Collected data

:::

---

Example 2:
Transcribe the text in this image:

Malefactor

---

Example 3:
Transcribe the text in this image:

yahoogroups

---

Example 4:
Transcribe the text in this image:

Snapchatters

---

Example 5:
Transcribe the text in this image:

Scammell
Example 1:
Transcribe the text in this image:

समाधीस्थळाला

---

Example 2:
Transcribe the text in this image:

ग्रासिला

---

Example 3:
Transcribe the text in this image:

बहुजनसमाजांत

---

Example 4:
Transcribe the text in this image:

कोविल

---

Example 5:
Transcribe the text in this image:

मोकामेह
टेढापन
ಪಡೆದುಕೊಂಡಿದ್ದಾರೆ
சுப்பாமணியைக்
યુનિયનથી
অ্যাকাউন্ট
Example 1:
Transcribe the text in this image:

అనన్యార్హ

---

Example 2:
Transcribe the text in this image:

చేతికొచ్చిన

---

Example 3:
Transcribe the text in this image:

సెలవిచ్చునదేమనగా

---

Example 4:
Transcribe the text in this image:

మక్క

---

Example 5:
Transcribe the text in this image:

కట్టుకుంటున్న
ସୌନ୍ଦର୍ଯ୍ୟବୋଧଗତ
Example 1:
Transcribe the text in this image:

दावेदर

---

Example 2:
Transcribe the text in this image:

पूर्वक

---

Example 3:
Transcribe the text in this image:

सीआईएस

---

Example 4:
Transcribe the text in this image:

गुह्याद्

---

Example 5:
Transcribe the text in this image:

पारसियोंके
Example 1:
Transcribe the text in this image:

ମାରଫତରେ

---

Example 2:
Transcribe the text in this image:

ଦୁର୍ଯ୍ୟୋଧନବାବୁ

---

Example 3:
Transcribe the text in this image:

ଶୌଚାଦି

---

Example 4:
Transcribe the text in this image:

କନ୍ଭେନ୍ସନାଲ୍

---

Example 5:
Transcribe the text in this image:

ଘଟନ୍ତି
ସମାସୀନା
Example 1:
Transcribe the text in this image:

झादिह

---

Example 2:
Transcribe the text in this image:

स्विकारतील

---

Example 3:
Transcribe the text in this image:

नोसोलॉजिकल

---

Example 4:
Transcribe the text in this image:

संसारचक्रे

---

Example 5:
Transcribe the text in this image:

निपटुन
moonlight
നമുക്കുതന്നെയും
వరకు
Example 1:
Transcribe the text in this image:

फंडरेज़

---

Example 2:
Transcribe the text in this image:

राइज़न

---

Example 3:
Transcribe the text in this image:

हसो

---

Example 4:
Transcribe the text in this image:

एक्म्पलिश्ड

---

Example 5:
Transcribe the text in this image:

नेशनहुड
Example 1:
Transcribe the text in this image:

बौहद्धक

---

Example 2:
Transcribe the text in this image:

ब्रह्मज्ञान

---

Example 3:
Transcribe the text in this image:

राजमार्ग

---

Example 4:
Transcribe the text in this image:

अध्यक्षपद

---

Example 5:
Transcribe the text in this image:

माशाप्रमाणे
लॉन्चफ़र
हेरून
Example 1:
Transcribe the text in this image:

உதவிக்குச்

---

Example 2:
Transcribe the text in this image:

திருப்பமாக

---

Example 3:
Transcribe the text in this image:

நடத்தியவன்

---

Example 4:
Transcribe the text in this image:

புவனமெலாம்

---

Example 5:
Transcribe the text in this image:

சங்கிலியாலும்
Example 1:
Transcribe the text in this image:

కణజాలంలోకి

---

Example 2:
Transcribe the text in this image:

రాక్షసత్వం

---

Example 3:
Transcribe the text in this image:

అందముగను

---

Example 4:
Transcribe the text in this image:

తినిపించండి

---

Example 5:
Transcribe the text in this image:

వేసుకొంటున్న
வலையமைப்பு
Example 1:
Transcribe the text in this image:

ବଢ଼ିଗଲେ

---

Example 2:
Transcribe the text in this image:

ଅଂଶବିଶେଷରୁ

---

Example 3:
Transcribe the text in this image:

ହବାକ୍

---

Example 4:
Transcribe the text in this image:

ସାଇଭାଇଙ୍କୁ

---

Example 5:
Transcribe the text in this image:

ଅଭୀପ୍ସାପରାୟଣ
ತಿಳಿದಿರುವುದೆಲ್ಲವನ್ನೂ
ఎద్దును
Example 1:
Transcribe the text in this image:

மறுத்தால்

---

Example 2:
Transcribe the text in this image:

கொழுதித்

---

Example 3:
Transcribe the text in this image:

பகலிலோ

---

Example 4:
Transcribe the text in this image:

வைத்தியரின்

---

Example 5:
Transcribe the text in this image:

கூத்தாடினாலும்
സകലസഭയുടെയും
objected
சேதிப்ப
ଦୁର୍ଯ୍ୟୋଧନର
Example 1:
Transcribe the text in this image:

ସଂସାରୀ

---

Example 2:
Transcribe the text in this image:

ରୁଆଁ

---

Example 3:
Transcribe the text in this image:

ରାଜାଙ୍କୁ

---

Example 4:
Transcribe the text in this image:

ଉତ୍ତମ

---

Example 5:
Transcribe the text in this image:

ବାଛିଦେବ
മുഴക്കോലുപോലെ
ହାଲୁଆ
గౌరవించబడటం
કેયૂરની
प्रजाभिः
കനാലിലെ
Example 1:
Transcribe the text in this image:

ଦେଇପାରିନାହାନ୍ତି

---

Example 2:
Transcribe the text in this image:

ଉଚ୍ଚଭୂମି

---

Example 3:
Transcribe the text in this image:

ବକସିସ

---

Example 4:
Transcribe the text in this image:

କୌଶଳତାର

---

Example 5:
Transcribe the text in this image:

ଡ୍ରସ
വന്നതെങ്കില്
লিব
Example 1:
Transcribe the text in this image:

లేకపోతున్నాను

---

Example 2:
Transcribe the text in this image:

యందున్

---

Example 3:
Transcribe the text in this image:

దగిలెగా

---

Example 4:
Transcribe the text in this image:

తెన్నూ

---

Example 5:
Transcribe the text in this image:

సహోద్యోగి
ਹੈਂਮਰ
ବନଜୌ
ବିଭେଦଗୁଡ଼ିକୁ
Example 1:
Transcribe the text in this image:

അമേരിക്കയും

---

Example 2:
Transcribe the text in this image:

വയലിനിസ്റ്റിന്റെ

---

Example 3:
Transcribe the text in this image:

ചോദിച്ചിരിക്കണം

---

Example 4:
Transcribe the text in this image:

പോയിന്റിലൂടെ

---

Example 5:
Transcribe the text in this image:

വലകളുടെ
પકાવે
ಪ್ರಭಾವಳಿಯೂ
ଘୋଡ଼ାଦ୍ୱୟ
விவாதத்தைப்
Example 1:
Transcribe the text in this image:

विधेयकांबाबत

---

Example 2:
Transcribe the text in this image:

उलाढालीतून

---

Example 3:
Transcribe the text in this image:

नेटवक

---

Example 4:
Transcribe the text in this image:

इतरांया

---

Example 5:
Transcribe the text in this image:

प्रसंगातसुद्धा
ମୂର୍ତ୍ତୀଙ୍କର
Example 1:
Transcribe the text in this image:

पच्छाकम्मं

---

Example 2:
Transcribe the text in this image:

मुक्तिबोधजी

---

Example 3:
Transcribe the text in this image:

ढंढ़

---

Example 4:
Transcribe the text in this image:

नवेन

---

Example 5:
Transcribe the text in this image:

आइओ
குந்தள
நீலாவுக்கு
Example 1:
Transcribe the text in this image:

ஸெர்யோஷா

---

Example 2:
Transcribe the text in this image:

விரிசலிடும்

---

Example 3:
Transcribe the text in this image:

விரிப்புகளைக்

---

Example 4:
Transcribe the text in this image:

:::

Exercise description
Every record must be given again exactly as it was written.

Solution for this problem
---

Example 2:
Transcribe the text in this image:

Malefactor

---

Example 3:
Transcribe the text in this image:

yahoogroups

---

Example 4:
Transcribe the text in this image:

Snapchatters

---

Example 5:
Transcribe the text in this image:

Scammell
Example 1:
Transcribe the text in this image:

समाधीस्थळाला

---

Example 2:
Transcribe the text in this image:

ग्रासिला

---

Example 3:
Transcribe the text in this image:

बहुजनसमाजांत

---

Example 4:
Transcribe the text in this image:

कोविल

---

Example 5:
Transcribe the text in this image:

मोकामेह
टेढापन
ಪಡೆದುಕೊಂಡಿದ್ದಾರೆ
சுப்பாமணியைக்
યુનિયનથી
অ্যাকাউন্ট
Example 1:
Transcribe the text in this image:

అనన్యార్హ

---

Example 2:
Transcribe the text in this image:

చేతికొచ్చిన

---

Example 3:
Transcribe the text in this image:

సెలవిచ్చునదేమనగా

---

Example 4:
Transcribe the text in this image:

మక్క

---

Example 5:
Transcribe the text in this image:

కట్టుకుంటున్న
ସୌନ୍ଦର୍ଯ୍ୟବୋଧଗତ
Example 1:
Transcribe the text in this image:

दावेदर

---

Example 2:
Transcribe the text in this image:

पूर्वक

---

Example 3:
Transcribe the text in this image:

सीआईएस

---

Example 4:
Transcribe the text in this image:

गुह्याद्

---

Example 5:
Transcribe the text in this image:

पारसियोंके
Example 1:
Transcribe the text in this image:

ମାରଫତରେ

---

Example 2:
Transcribe the text in this image:

ଦୁର୍ଯ୍ୟୋଧନବାବୁ

---

Example 3:
Transcribe the text in this image:

ଶୌଚାଦି

---

Example 4:
Transcribe the text in this image:

କନ୍ଭେନ୍ସନାଲ୍

---

Example 5:
Transcribe the text in this image:

ଘଟନ୍ତି
ସମାସୀନା
Example 1:
Transcribe the text in this image:

झादिह

---

Example 2:
Transcribe the text in this image:

स्विकारतील

---

Example 3:
Transcribe the text in this image:

नोसोलॉजिकल

---

Example 4:
Transcribe the text in this image:

संसारचक्रे

---

Example 5:
Transcribe the text in this image:

निपटुन
moonlight
നമുക്കുതന്നെയും
వరకు
Example 1:
Transcribe the text in this image:

फंडरेज़

---

Example 2:
Transcribe the text in this image:

राइज़न

---

Example 3:
Transcribe the text in this image:

हसो

---

Example 4:
Transcribe the text in this image:

एक्म्पलिश्ड

---

Example 5:
Transcribe the text in this image:

नेशनहुड
Example 1:
Transcribe the text in this image:

बौहद्धक

---

Example 2:
Transcribe the text in this image:

ब्रह्मज्ञान

---

Example 3:
Transcribe the text in this image:

राजमार्ग

---

Example 4:
Transcribe the text in this image:

अध्यक्षपद

---

Example 5:
Transcribe the text in this image:

माशाप्रमाणे
लॉन्चफ़र
हेरून
Example 1:
Transcribe the text in this image:

உதவிக்குச்

---

Example 2:
Transcribe the text in this image:

திருப்பமாக

---

Example 3:
Transcribe the text in this image:

நடத்தியவன்

---

Example 4:
Transcribe the text in this image:

புவனமெலாம்

---

Example 5:
Transcribe the text in this image:

சங்கிலியாலும்
Example 1:
Transcribe the text in this image:

కణజాలంలోకి

---

Example 2:
Transcribe the text in this image:

రాక్షసత్వం

---

Example 3:
Transcribe the text in this image:

అందముగను

---

Example 4:
Transcribe the text in this image:

తినిపించండి

---

Example 5:
Transcribe the text in this image:

వేసుకొంటున్న
வலையமைப்பு
Example 1:
Transcribe the text in this image:

ବଢ଼ିଗଲେ

---

Example 2:
Transcribe the text in this image:

ଅଂଶବିଶେଷରୁ

---

Example 3:
Transcribe the text in this image:

ହବାକ୍

---

Example 4:
Transcribe the text in this image:

ସାଇଭାଇଙ୍କୁ

---

Example 5:
Transcribe the text in this image:

ଅଭୀପ୍ସାପରାୟଣ
ತಿಳಿದಿರುವುದೆಲ್ಲವನ್ನೂ
ఎద్దును
Example 1:
Transcribe the text in this image:

மறுத்தால்

---

Example 2:
Transcribe the text in this image:

கொழுதித்

---

Example 3:
Transcribe the text in this image:

பகலிலோ

---

Example 4:
Transcribe the text in this image:

வைத்தியரின்

---

Example 5:
Transcribe the text in this image:

கூத்தாடினாலும்
സകലസഭയുടെയും
objected
சேதிப்ப
ଦୁର୍ଯ୍ୟୋଧନର
Example 1:
Transcribe the text in this image:

ସଂସାରୀ

---

Example 2:
Transcribe the text in this image:

ରୁଆଁ

---

Example 3:
Transcribe the text in this image:

ରାଜାଙ୍କୁ

---

Example 4:
Transcribe the text in this image:

ଉତ୍ତମ

---

Example 5:
Transcribe the text in this image:

ବାଛିଦେବ
മുഴക്കോലുപോലെ
ହାଲୁଆ
గౌరవించబడటం
કેયૂરની
प्रजाभिः
കനാലിലെ
Example 1:
Transcribe the text in this image:

ଦେଇପାରିନାହାନ୍ତି

---

Example 2:
Transcribe the text in this image:

ଉଚ୍ଚଭୂମି

---

Example 3:
Transcribe the text in this image:

ବକସିସ

---

Example 4:
Transcribe the text in this image:

କୌଶଳତାର

---

Example 5:
Transcribe the text in this image:

ଡ୍ରସ
വന്നതെങ്കില്
লিব
Example 1:
Transcribe the text in this image:

లేకపోతున్నాను

---

Example 2:
Transcribe the text in this image:

యందున్

---

Example 3:
Transcribe the text in this image:

దగిలెగా

---

Example 4:
Transcribe the text in this image:

తెన్నూ

---

Example 5:
Transcribe the text in this image:

సహోద్యోగి
ਹੈਂਮਰ
ବନଜୌ
ବିଭେଦଗୁଡ଼ିକୁ
Example 1:
Transcribe the text in this image:

അമേരിക്കയും

---

Example 2:
Transcribe the text in this image:

വയലിനിസ്റ്റിന്റെ

---

Example 3:
Transcribe the text in this image:

ചോദിച്ചിരിക്കണം

---

Example 4:
Transcribe the text in this image:

പോയിന്റിലൂടെ

---

Example 5:
Transcribe the text in this image:

വലകളുടെ
પકાવે
ಪ್ರಭಾವಳಿಯೂ
ଘୋଡ଼ାଦ୍ୱୟ
விவாதத்தைப்
Example 1:
Transcribe the text in this image:

विधेयकांबाबत

---

Example 2:
Transcribe the text in this image:

उलाढालीतून

---

Example 3:
Transcribe the text in this image:

नेटवक

---

Example 4:
Transcribe the text in this image:

इतरांया

---

Example 5:
Transcribe the text in this image:

प्रसंगातसुद्धा
ମୂର୍ତ୍ତୀଙ୍କର
Example 1:
Transcribe the text in this image:

पच्छाकम्मं

---

Example 2:
Transcribe the text in this image:

मुक्तिबोधजी

---

Example 3:
Transcribe the text in this image:

ढंढ़

---

Example 4:
Transcribe the text in this image:

नवेन

---

Example 5:
Transcribe the text in this image:

आइओ
குந்தள
நீலாவுக்கு
Example 1:
Transcribe the text in this image:

ஸெர்யோஷா

---

Example 2:
Transcribe the text in this image:

விரிசலிடும்

---

Example 3:
Transcribe the text in this image:

விரிப்புகளைக்

---

Example 4:
Transcribe the text in this image:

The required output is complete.